## DOCUMENT EXCERPT:
Content starts

FIG. 4 is a flowchart illustrating a flow of processing to be executed by the data management apparatus 2000 according to the example embodiment 1. The data insertion unit 2020 acquires data 40 (S102). The data insertion unit 2020 determines, from among the data sets 20 already being stored in the first storage region 50 or the second storage region 60, whether there is a data set 20 into which the data 40 are to be inserted (S104). In a case where there is a data set 20 into which the data 40 are to be inserted (S104: YES), the data insertion unit 2020 inserts the data 40 into the data set 20 (S106). On the other hand, in a case where there is no data set 20 into which the data 40 are to be inserted (S104: YES), the data insertion unit 2020 generates a new data set 20 in the second storage region 60, and inserts the data 40 into the generated data set 20 (S108).

The set insertion unit 2040 determines whether the insertion condition is satisfied (S110). In a case where the insertion condition is not satisfied (S110: NO), processing of FIG. 4 ends. On the other hand, in a case where the insertion condition is satisfied (S110: YES), the set insertion unit 2040 inserts, into the tree structure data 10, one or more of the data sets 20 stored in the second storage region 60 (S112).

<Example of Use Scene>

FIG. 5 is a diagram illustrating a more specific use scene of the data management apparatus 2000. In this example, information indicating an image feature of an object to be detected from moving image data is handled as data 40. Hereinafter, this is described more specifically.

Content ends

## RECORDED INFORMATION:
Content starts

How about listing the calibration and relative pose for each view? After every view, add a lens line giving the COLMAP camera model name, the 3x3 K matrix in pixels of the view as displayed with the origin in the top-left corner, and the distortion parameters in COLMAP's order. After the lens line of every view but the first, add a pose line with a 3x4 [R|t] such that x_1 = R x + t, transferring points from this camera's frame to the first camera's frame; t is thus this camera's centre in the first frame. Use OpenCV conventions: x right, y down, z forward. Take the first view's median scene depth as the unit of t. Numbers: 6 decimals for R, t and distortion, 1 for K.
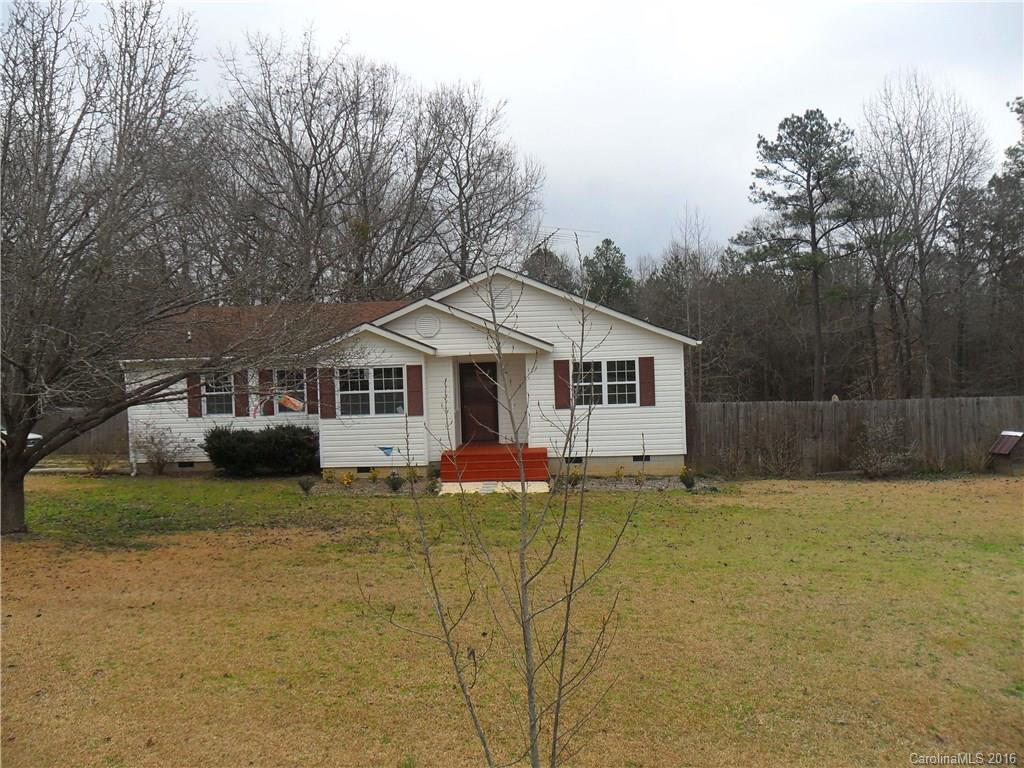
lens RADIAL K [[842.5, 0, 512.0], [0, 842.5, 384.0], [0, 0, 1]] dist [-0.007274, -0.006364]
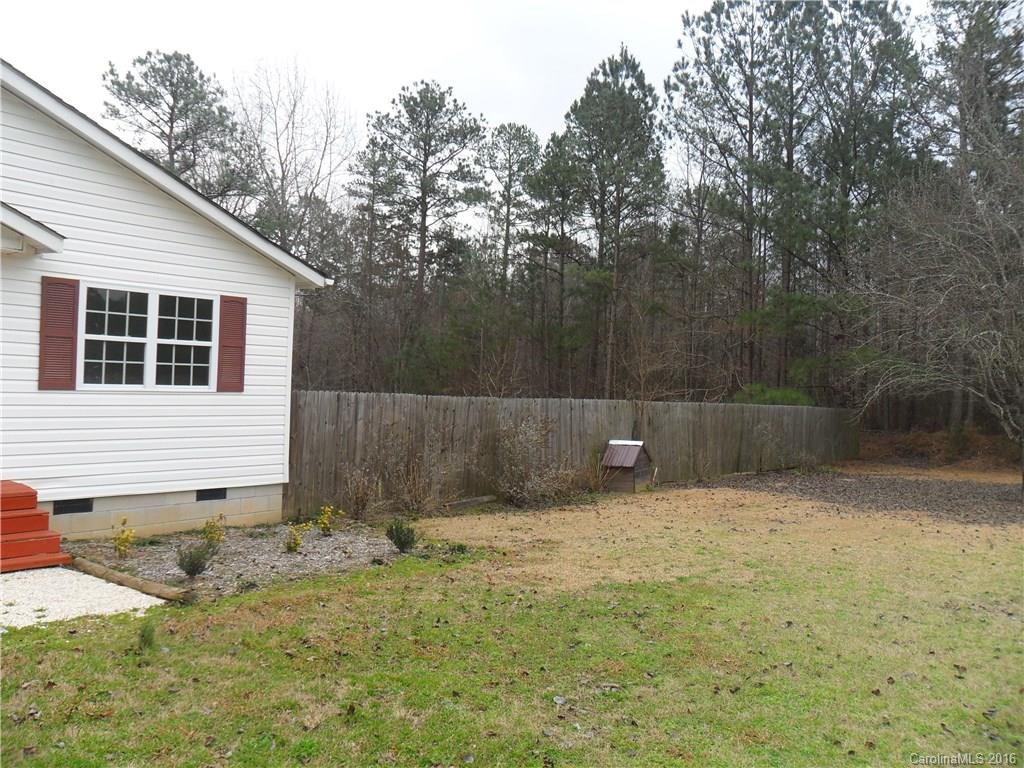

Content ends

## REQUIRED ACTIONS:
**a.** Retype the data management excerpt from "FIG. 4 is a" to "set 20 (S108).".
**b.** Answer the following questions using the data management excerpt.
(i) What does the data insertion unit 2020 acquire in step S102?
(ii) Which unit determines whether the insertion condition is satisfied?
(iii) In the example shown in FIG. 5, what information is handled as data 40?
The material on this page comes from a separate source.

## TASK ANSWERS:
**a.**
FIG. 4 is a flowchart illustrating a flow of processing to be executed by the data management apparatus 2000 according to the example embodiment 1. The data insertion unit 2020 acquires data 40 (S102). The data insertion unit 2020 determines, from among the data sets 20 already being stored in the first storage region 50 or the second storage region 60, whether there is a data set 20 into which the data 40 are to be inserted (S104). In a case where there is a data set 20 into which the data 40 are to be inserted (S104: YES), the data insertion unit 2020 inserts the data 40 into the data set 20 (S106). On the other hand, in a case where there is no data set 20 into which the data 40 are to be inserted (S104: YES), the data insertion unit 2020 generates a new data set 20 in the second storage region 60, and inserts the data 40 into the generated data set 20 (S108).

**b.**
(i) Data 40.
(ii) The set insertion unit 2040.
(iii) Information indicating an image feature of an object to be detected from moving image data.